When we introduced new fulfillment methods like McDonald’s Order Ahead Lane, a conveyor system that would deliver the user’s food in a special pick-up lane, I illustrated and animated the process for first time users to ensure further moments of clarity.

As with everything in this process, we tested and accounted for the various edge cases that applied to order pick-up.

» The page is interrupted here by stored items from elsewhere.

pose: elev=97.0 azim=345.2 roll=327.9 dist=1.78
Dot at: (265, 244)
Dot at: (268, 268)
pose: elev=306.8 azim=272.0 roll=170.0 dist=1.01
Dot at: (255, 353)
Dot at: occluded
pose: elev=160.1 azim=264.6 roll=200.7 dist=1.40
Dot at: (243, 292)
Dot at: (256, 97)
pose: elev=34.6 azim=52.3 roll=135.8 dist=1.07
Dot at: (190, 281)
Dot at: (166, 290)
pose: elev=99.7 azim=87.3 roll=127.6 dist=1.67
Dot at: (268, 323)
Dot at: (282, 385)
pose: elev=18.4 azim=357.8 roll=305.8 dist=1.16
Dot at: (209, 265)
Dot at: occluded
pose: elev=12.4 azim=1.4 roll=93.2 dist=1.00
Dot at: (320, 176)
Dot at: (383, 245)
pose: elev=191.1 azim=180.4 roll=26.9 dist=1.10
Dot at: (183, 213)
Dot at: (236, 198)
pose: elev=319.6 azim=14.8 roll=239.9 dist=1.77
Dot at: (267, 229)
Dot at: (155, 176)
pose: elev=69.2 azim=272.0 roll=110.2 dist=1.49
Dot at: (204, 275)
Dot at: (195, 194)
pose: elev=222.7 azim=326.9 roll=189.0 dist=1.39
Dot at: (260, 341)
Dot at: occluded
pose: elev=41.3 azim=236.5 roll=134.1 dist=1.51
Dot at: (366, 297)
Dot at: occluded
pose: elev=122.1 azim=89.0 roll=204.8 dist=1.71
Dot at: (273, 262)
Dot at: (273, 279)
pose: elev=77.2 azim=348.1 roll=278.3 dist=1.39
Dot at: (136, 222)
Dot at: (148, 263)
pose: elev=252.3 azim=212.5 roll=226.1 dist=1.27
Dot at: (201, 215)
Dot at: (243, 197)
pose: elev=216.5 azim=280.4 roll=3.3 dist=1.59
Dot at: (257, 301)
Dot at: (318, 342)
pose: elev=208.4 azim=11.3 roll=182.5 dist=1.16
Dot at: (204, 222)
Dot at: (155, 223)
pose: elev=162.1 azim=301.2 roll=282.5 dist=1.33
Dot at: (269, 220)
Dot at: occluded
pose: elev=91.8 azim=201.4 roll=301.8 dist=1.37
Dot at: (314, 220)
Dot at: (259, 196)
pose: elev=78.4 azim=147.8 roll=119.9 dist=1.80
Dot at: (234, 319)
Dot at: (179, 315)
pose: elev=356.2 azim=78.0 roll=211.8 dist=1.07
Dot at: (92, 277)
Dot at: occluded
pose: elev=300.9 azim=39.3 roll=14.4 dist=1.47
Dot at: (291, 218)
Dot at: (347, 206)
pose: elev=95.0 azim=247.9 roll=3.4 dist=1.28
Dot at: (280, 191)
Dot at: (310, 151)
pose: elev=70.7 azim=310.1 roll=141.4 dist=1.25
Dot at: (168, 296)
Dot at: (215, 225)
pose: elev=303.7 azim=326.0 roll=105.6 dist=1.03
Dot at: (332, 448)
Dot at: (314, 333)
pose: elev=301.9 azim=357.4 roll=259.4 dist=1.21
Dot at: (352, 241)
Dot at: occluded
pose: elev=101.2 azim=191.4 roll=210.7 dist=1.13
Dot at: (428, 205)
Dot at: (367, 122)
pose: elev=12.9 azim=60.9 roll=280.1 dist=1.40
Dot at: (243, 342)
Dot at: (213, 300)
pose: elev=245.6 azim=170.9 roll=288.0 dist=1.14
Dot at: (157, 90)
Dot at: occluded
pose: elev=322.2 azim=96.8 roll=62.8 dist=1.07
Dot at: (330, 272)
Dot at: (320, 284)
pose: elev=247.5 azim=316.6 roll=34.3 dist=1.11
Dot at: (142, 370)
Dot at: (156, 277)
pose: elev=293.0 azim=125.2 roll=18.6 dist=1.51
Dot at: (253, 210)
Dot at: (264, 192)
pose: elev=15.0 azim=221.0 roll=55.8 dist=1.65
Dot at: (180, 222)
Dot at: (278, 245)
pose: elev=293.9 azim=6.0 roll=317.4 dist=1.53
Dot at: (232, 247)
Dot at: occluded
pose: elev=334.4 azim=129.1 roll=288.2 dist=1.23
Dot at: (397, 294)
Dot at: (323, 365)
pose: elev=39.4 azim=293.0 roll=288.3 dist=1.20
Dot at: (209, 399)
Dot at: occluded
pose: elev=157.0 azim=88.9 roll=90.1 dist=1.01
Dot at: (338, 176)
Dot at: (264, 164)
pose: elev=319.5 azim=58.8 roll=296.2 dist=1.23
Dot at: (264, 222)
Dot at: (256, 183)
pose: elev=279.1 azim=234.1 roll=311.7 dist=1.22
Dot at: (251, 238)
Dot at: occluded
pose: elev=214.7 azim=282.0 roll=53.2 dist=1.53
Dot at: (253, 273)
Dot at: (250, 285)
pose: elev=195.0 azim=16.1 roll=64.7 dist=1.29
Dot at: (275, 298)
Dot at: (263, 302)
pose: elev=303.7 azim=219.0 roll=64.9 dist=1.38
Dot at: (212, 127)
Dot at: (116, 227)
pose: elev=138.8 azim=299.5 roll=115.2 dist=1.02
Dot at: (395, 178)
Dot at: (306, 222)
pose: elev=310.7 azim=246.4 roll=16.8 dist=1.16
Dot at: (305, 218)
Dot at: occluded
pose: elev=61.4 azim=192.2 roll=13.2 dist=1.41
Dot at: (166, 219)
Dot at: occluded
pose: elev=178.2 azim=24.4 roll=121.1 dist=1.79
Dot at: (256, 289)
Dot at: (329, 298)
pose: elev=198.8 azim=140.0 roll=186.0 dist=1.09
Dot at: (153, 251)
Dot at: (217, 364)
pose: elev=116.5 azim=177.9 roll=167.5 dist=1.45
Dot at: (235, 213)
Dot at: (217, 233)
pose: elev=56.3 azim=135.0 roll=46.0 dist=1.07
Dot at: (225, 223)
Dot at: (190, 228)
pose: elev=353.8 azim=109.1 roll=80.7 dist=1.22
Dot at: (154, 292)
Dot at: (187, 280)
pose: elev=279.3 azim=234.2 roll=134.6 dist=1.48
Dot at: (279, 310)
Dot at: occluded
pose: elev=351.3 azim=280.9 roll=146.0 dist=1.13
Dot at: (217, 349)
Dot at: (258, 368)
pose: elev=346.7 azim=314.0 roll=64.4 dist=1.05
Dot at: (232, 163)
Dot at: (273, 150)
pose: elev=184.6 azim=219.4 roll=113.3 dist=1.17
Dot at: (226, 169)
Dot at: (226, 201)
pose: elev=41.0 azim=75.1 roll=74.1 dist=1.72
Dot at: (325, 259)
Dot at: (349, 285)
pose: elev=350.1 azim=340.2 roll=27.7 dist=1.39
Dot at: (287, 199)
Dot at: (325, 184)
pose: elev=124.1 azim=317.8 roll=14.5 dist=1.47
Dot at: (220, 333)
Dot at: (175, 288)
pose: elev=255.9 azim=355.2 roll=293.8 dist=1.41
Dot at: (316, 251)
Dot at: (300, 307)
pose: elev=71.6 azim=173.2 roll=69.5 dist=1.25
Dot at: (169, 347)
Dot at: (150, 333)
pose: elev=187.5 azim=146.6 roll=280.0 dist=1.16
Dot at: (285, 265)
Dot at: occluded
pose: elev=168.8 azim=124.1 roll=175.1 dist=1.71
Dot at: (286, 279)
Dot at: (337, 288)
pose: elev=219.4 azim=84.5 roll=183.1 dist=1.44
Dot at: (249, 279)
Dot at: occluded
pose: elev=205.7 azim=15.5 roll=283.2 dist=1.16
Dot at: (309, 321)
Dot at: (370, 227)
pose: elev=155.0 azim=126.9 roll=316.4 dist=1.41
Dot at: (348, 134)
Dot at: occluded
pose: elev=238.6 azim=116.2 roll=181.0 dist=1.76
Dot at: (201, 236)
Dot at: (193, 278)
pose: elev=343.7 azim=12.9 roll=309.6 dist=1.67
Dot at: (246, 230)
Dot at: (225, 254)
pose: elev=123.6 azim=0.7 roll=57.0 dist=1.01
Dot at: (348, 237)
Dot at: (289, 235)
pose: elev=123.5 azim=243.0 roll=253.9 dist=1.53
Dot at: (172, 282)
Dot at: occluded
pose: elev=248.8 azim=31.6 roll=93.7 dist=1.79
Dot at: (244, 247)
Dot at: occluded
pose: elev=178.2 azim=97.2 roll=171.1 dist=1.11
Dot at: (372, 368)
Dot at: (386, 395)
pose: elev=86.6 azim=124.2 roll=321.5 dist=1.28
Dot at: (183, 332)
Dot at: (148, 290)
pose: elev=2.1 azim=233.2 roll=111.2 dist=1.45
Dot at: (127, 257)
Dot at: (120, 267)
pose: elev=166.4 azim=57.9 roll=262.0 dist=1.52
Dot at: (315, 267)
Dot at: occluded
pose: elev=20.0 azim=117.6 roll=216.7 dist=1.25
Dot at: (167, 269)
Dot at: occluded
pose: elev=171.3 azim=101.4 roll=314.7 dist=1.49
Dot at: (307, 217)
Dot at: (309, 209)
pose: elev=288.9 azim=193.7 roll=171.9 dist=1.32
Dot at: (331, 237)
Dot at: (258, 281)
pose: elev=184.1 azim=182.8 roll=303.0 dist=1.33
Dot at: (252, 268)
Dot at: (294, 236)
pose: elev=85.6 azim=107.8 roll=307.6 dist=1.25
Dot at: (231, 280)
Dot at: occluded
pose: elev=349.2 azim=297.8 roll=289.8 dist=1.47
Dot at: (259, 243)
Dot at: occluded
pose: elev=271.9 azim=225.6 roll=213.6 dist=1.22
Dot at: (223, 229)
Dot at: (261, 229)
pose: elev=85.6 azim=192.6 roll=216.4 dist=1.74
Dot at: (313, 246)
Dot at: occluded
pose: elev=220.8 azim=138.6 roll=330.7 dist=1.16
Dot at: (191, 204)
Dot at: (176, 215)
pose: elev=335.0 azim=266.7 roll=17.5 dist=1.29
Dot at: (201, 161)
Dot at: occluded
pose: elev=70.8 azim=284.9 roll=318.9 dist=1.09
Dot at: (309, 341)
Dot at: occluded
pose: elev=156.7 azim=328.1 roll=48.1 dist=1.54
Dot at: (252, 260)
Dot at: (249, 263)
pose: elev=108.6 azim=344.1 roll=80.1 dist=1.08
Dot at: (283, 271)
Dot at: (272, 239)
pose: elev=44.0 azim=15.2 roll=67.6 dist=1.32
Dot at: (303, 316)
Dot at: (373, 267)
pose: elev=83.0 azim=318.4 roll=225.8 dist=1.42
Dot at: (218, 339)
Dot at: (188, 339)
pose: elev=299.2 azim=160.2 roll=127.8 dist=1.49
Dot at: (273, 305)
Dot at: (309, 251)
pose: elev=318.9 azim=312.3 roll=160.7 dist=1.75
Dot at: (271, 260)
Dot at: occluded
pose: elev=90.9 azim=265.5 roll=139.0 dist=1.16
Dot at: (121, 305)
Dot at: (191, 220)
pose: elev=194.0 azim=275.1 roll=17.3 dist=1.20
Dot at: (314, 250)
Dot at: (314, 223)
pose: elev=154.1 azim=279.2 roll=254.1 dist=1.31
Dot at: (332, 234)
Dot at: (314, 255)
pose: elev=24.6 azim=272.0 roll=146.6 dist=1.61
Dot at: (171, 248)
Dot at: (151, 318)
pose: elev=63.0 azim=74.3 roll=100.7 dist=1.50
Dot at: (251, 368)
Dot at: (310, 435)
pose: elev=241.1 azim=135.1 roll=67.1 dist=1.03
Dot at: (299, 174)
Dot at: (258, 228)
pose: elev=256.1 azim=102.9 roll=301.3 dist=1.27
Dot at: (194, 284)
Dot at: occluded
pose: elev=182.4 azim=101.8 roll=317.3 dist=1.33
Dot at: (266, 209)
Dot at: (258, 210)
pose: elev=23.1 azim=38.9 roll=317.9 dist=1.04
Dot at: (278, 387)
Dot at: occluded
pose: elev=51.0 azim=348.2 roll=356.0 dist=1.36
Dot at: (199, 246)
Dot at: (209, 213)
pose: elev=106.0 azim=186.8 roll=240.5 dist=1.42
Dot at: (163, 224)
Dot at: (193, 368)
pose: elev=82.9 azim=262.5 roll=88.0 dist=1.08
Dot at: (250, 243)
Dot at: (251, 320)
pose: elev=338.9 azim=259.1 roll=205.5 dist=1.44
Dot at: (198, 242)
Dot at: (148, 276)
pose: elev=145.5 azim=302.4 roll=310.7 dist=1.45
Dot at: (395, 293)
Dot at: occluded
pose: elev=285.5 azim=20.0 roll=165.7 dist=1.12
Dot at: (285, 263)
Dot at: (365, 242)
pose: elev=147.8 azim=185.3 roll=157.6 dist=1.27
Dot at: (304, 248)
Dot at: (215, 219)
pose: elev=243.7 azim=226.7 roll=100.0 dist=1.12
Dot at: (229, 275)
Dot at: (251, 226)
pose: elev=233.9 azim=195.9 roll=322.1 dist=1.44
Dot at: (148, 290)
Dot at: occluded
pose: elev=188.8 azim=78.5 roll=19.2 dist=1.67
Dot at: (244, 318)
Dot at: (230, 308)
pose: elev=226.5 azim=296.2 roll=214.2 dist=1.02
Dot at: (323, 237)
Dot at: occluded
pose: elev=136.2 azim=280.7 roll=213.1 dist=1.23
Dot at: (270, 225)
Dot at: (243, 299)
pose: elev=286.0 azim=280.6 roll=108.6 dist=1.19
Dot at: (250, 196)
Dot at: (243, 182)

With the Order Ahead Lane specifically, we ran usability studies at an on-site location where they were piloting the lane technology. This allowed us to test multiple user identification methods; should users have location services enabled or disabled, bluetooth enabled or disabled, and whether the location supported geotracking.

Edge Cases on Edge Cases

Outcomes & Takeaways

Be Descriptive

Language and visuals needed to be direct and exact. We workshopped a lot of variations to ensure that we weren’t being cute for the sake of the brand and at cost of comprehension.

Plan for the Worst →

This team was fantastic at understanding that baseline designs were not good enough. We uncovered every permutation and flow in these projects to ensure we were covering our bases.

Complex ≠ Undelightful →

Even projects that have larger scopes, higher impact, and more complexity can still benefit from engaging and delightful moments throughout the experience.